Die spanische Gesandtschaft wurde seit dem Sommer 1944 vom Geschäftsträger Ángel Sanz Briz (1910–1980) geleitet. Im Juli erhielt er die Anweisung, 500 Kindern die Emigration nach Tanger zu erlauben, das damals von Spanien besetzt war, darunter 200 aus Budapest. Er liess für diese 200 Kinder Schutzdokumente ausstellen. Nach dem Krieg berichtete er, er habe jedes dieser Kinder in administrativer Hinsicht als eine Familie behandelt und so die Schutzdokumente vervielfachen können. Anfang Dezember gab Spanien den Forderungen der Nyilas nach und versetzte seinen Geschäftsträger unter dem Vorwand der herannahenden Roten Armee von der ungarischen Hauptstadt nach Sopron an der österreichischen Grenze. Ein Italiener, Giorgio Perlasca (1910–1992), löste ihn ab und unterzeichnete die spanischen Schutzdokumente. Wie der Schwede Raoul Wallenberg und die Schweizer Peter Zürcher und Ernst Vonrufs blieb dieser bis zur Befreiung von Pest, des Stadtteils, in dem sich die jüdischen Ghettos befanden, in dieser Weise aktiv. Sanz Briz wurde 1966, Perlasca 1988 mit dem Titel «Gerechter unter den Völkern» geehrt.
Die portugiesische Gesandtschaft von Budapest war ermächtigt, provisorische Pässe an Juden mit Verbindungen zu Portugal oder Brasilien auszustellen – Länder, deren Interessen Lissabon in Deutschland vertrat. Sie stellte um die 800 Pässe aus. Es gab viele Wechsel an der Spitze der Gesandtschaft: Minister Carlos Sampaio Garrido (1883–1960) musste Budapest verlassen, nachdem er in seiner Residenz mit Juden zusammen verhaftet worden war. Er wurde bis Ende Oktober durch den Geschäftsträger Alberto Teixera Branquinho (1902–1973) ersetzt, dieser bis Anfang Dezember durch einen Konsul. Sampaio Garrido wurde 2010 der Titel «Gerechter unter den Völkern» zuerkannt.

•••

_Ziel der Aufgabe 1_.
Ordne die Zeilen aller Datensätze mit der Einordnung von Reich bis Trivialname als JSON-Liste von Zeichenketten an, eine Zeichenkette pro Zeile und ohne Leerzeilen. Die Bilder bleiben dabei weg.

•••

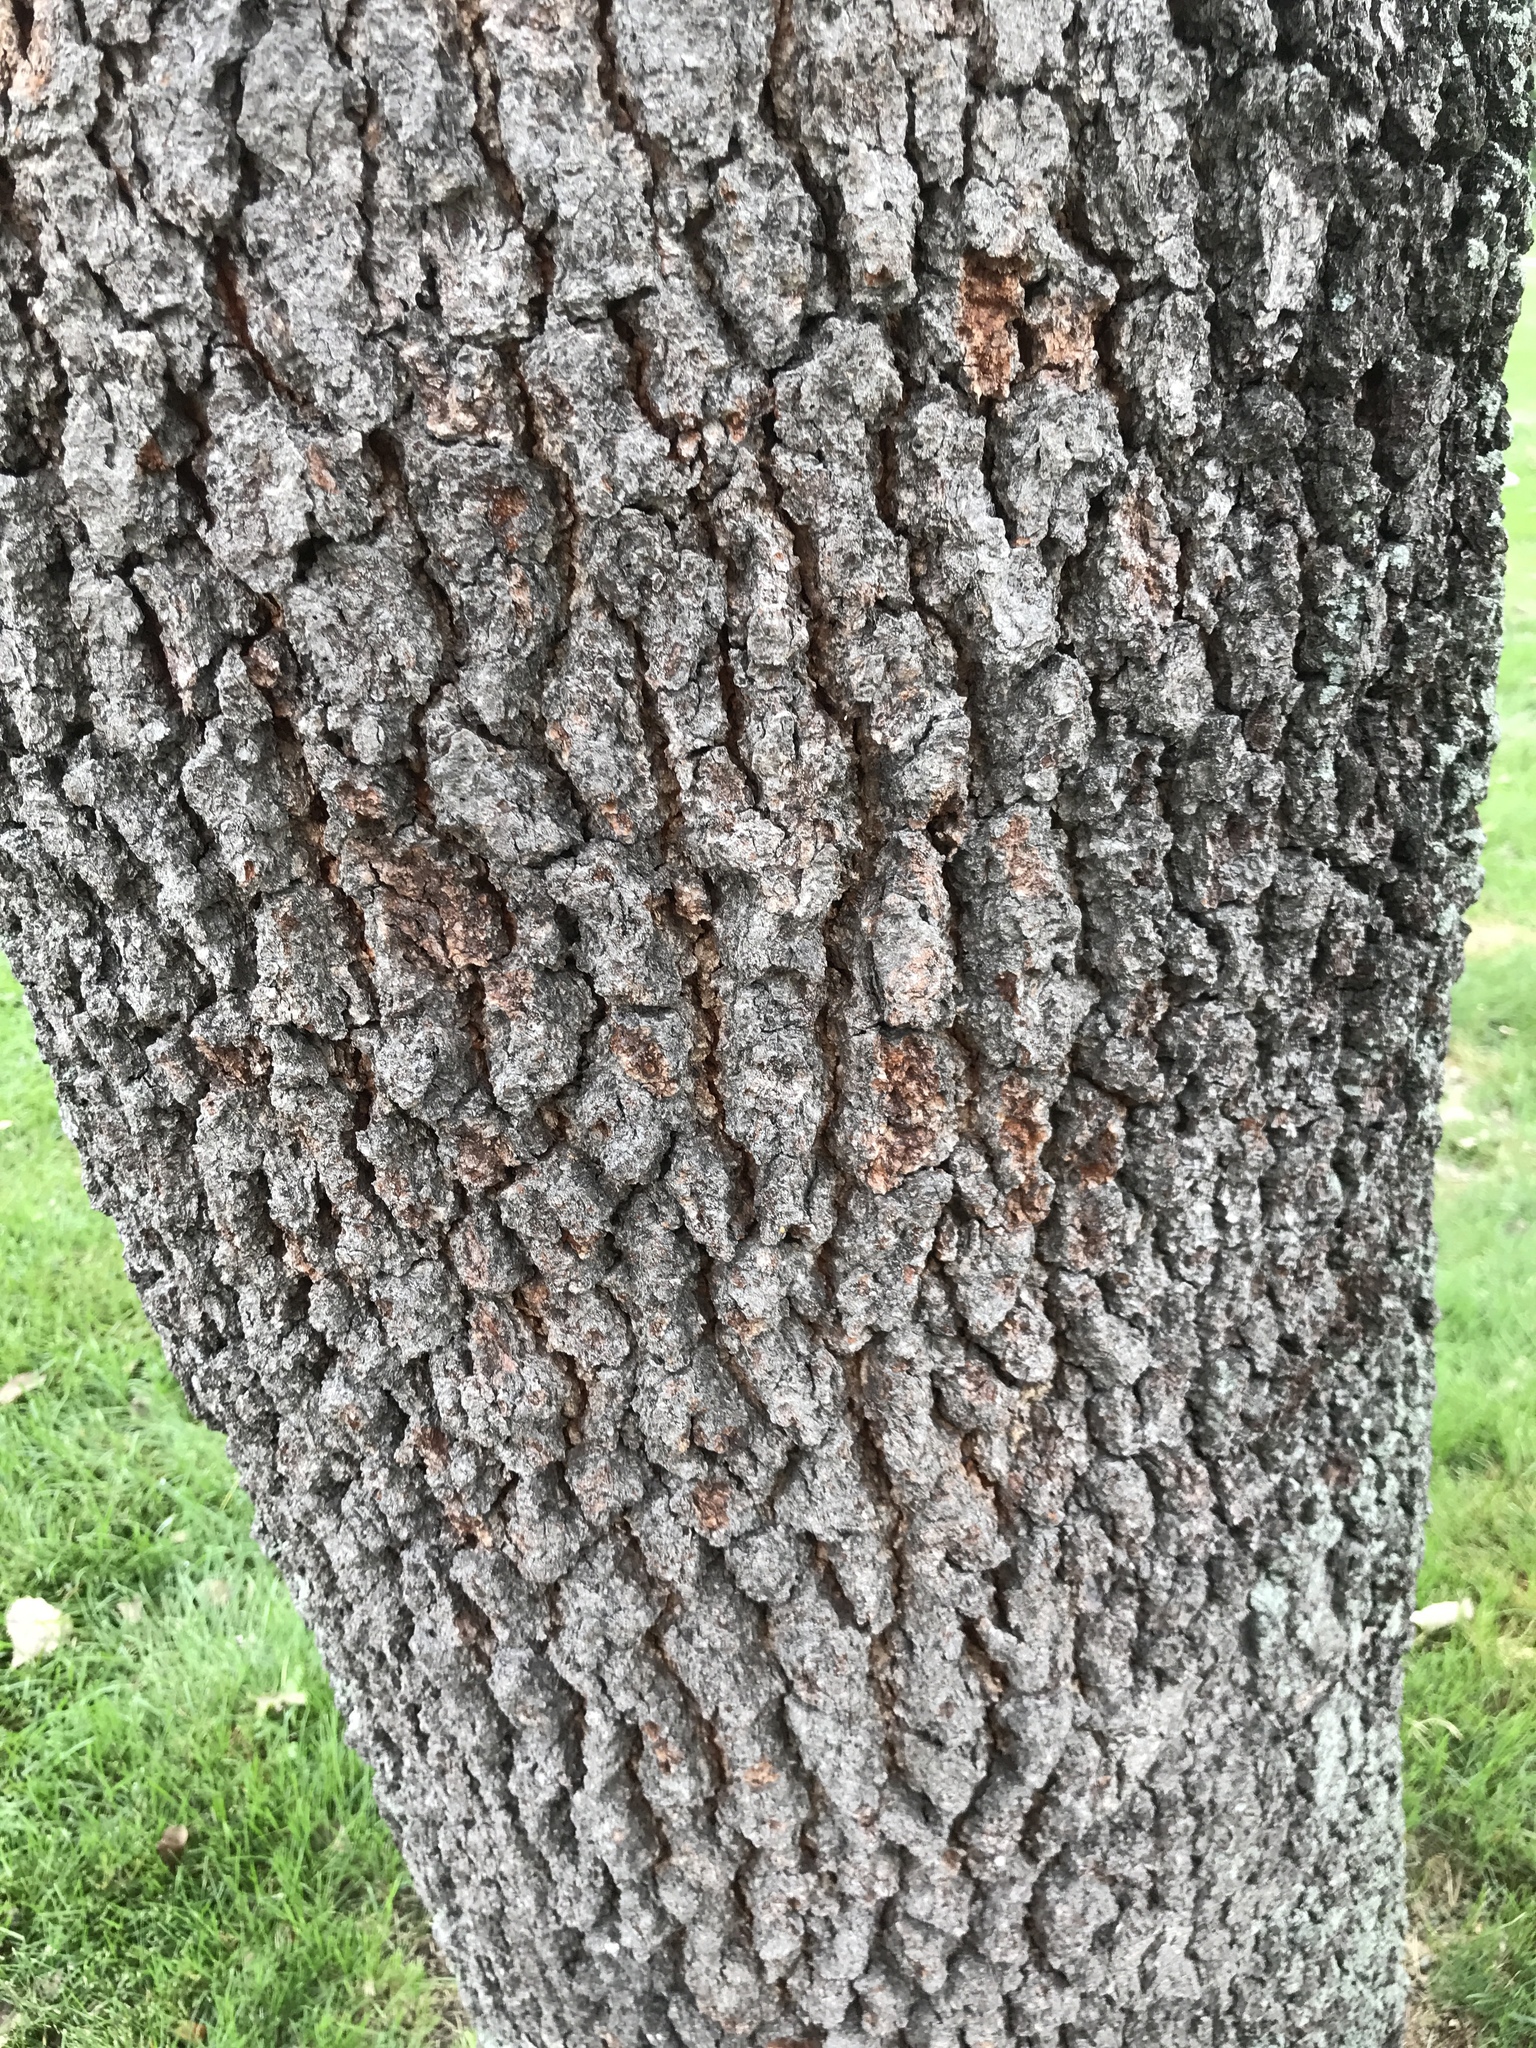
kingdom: Plantae
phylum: Tracheophyta
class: Magnoliopsida
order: Rosales
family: Rosaceae
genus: Prunus
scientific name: Prunus serotina
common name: Black cherry
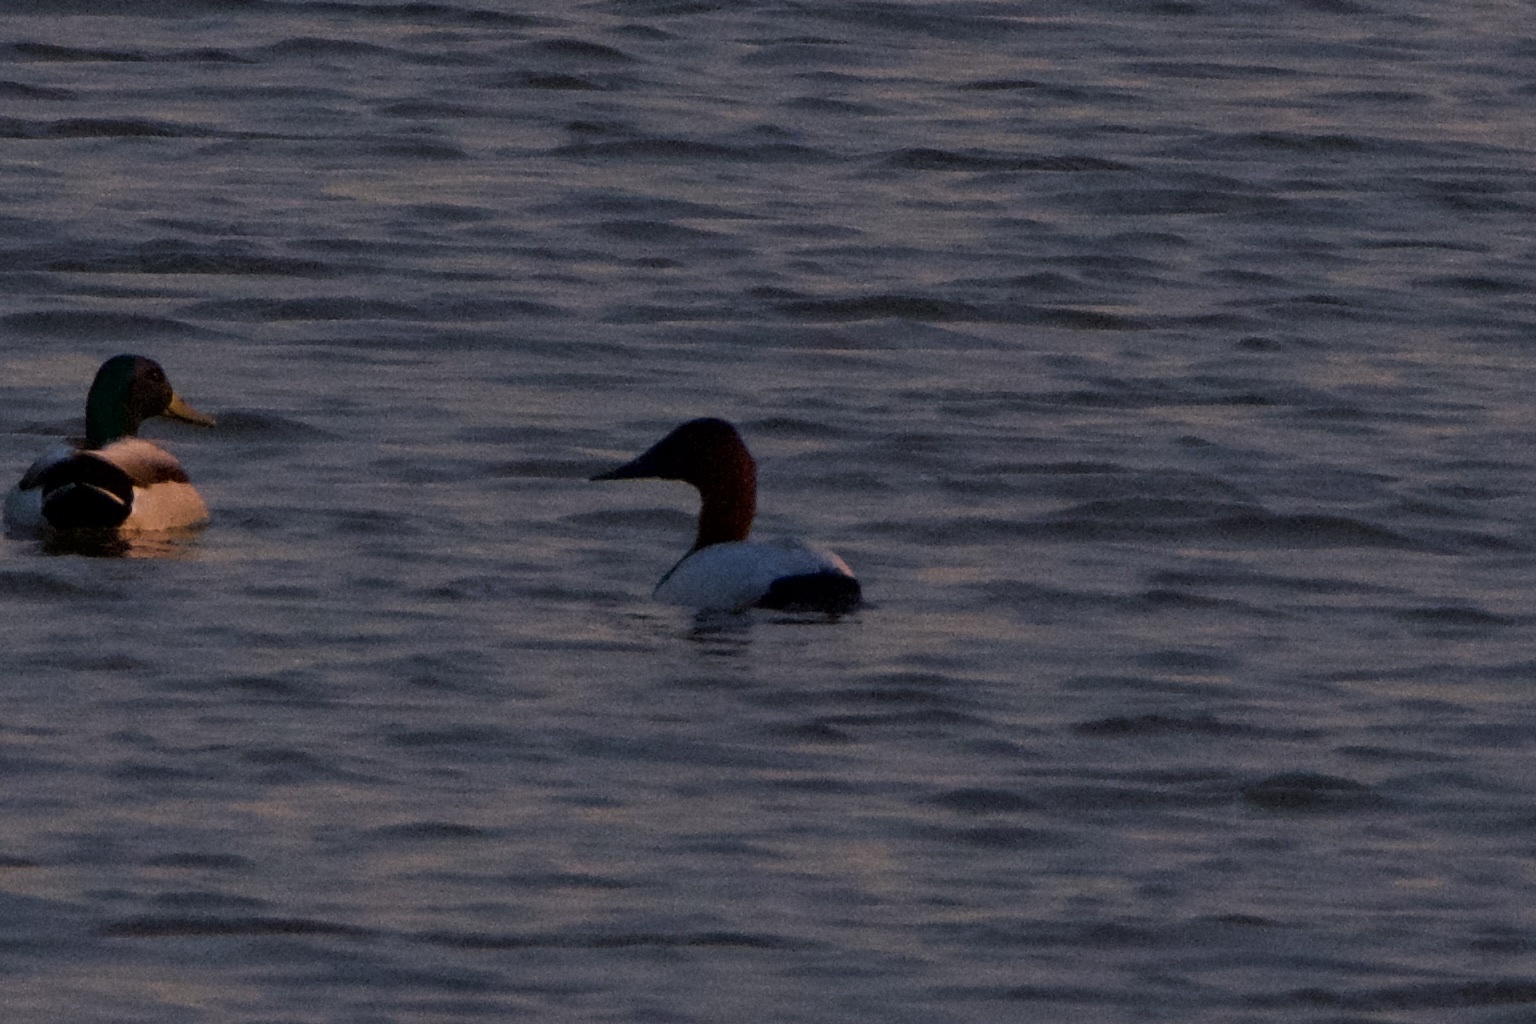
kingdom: Animalia
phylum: Chordata
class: Aves
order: Anseriformes
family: Anatidae
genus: Aythya
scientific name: Aythya valisineria
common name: Canvasback
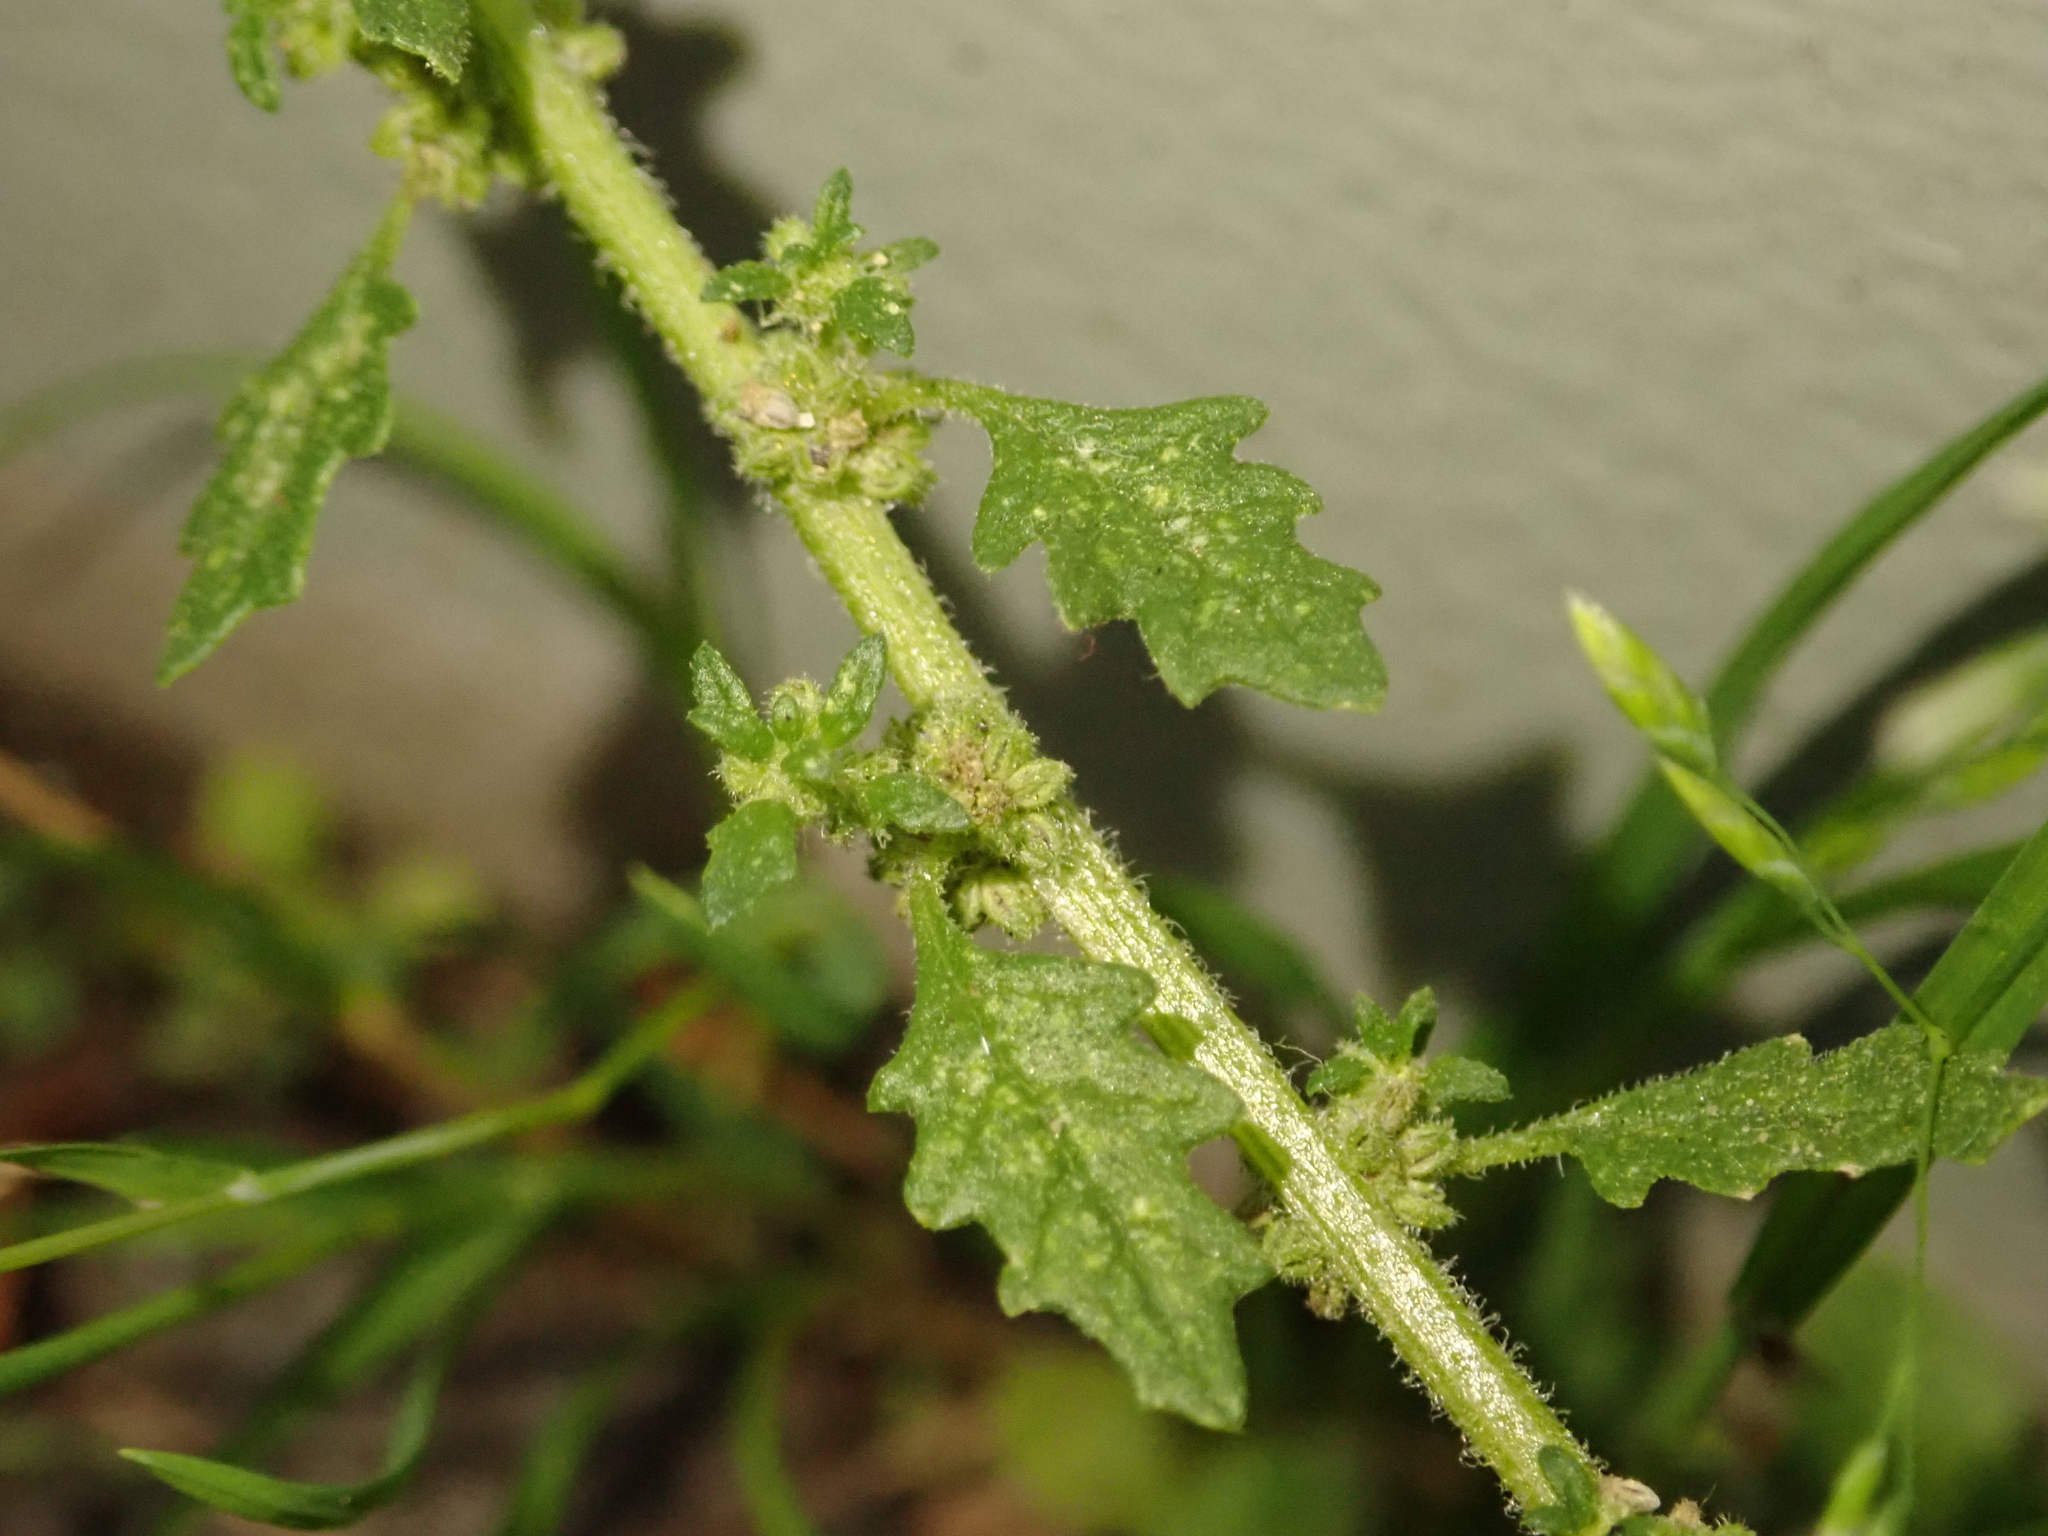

•••

_Ziel der Aufgabe 2_.
Gib den Text über die spanische und die portugiesische Gesandtschaft in Budapest vollständig und wortgetreu wieder.

_Richtige Antwort 1_.
[
  "kingdom: Plantae",
  "phylum: Tracheophyta",
  "class: Magnoliopsida",
  "order: Rosales",
  "family: Rosaceae",
  "genus: Prunus",
  "scientific name: Prunus serotina",
  "common name: Black cherry",
  "kingdom: Animalia",
  "phylum: Chordata",
  "class: Aves",
  "order: Anseriformes",
  "family: Anatidae",
  "genus: Aythya",
  "scientific name: Aythya valisineria",
  "common name: Canvasback"
]

_Richtige Antwort 2_.
Die spanische Gesandtschaft wurde seit dem Sommer 1944 vom Geschäftsträger Ángel Sanz Briz (1910–1980) geleitet. Im Juli erhielt er die Anweisung, 500 Kindern die Emigration nach Tanger zu erlauben, das damals von Spanien besetzt war, darunter 200 aus Budapest. Er liess für diese 200 Kinder Schutzdokumente ausstellen. Nach dem Krieg berichtete er, er habe jedes dieser Kinder in administrativer Hinsicht als eine Familie behandelt und so die Schutzdokumente vervielfachen können. Anfang Dezember gab Spanien den Forderungen der Nyilas nach und versetzte seinen Geschäftsträger unter dem Vorwand der herannahenden Roten Armee von der ungarischen Hauptstadt nach Sopron an der österreichischen Grenze. Ein Italiener, Giorgio Perlasca (1910–1992), löste ihn ab und unterzeichnete die spanischen Schutzdokumente. Wie der Schwede Raoul Wallenberg und die Schweizer Peter Zürcher und Ernst Vonrufs blieb dieser bis zur Befreiung von Pest, des Stadtteils, in dem sich die jüdischen Ghettos befanden, in dieser Weise aktiv. Sanz Briz wurde 1966, Perlasca 1988 mit dem Titel «Gerechter unter den Völkern» geehrt.
Die portugiesische Gesandtschaft von Budapest war ermächtigt, provisorische Pässe an Juden mit Verbindungen zu Portugal oder Brasilien auszustellen – Länder, deren Interessen Lissabon in Deutschland vertrat. Sie stellte um die 800 Pässe aus. Es gab viele Wechsel an der Spitze der Gesandtschaft: Minister Carlos Sampaio Garrido (1883–1960) musste Budapest verlassen, nachdem er in seiner Residenz mit Juden zusammen verhaftet worden war. Er wurde bis Ende Oktober durch den Geschäftsträger Alberto Teixera Branquinho (1902–1973) ersetzt, dieser bis Anfang Dezember durch einen Konsul. Sampaio Garrido wurde 2010 der Titel «Gerechter unter den Völkern» zuerkannt.